____ Input for this task

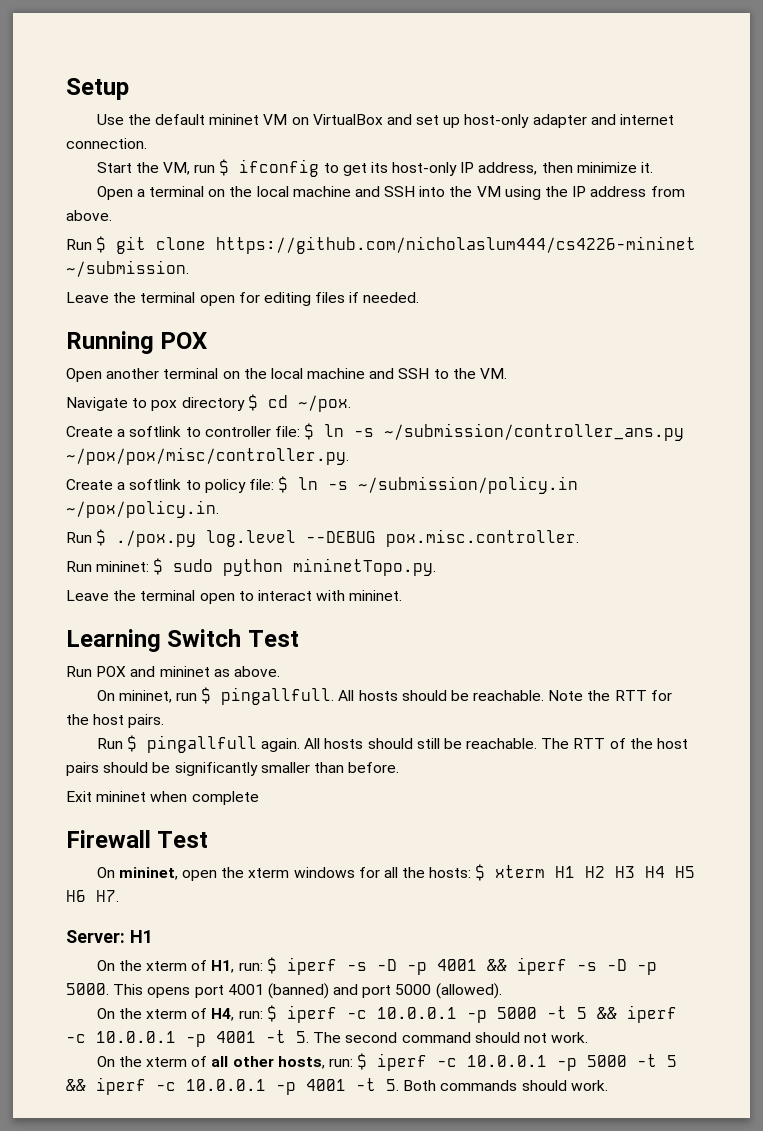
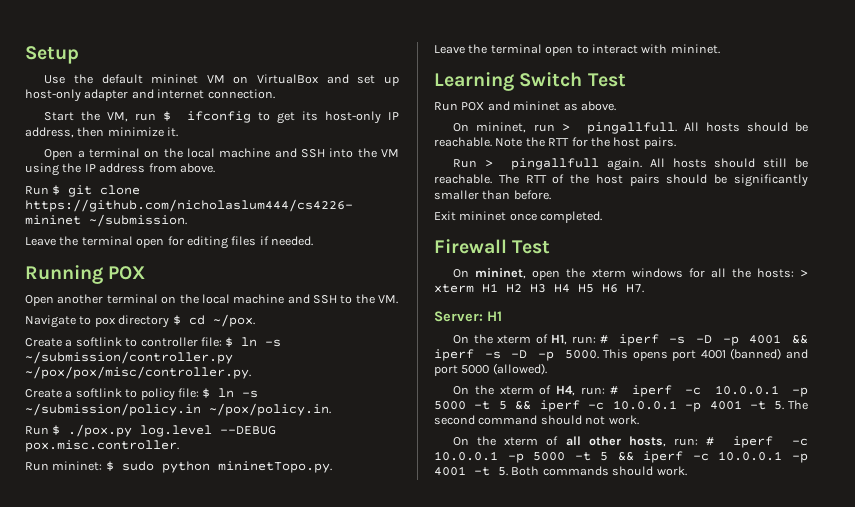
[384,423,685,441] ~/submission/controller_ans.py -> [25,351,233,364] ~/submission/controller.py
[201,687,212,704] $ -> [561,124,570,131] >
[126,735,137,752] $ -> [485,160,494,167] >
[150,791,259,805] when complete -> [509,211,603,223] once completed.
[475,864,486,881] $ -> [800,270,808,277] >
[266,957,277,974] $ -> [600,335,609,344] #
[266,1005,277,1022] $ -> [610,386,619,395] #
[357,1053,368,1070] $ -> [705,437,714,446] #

________

§ **Assignment**
With the line containing "[266,1005,277,1022] $ -> [610,386,619,395] #" as the first and the final line of the records as the last, copy that span exactly and nothing more.

§ **Answer section**
[266,1005,277,1022] $ -> [610,386,619,395] #
[357,1053,368,1070] $ -> [705,437,714,446] #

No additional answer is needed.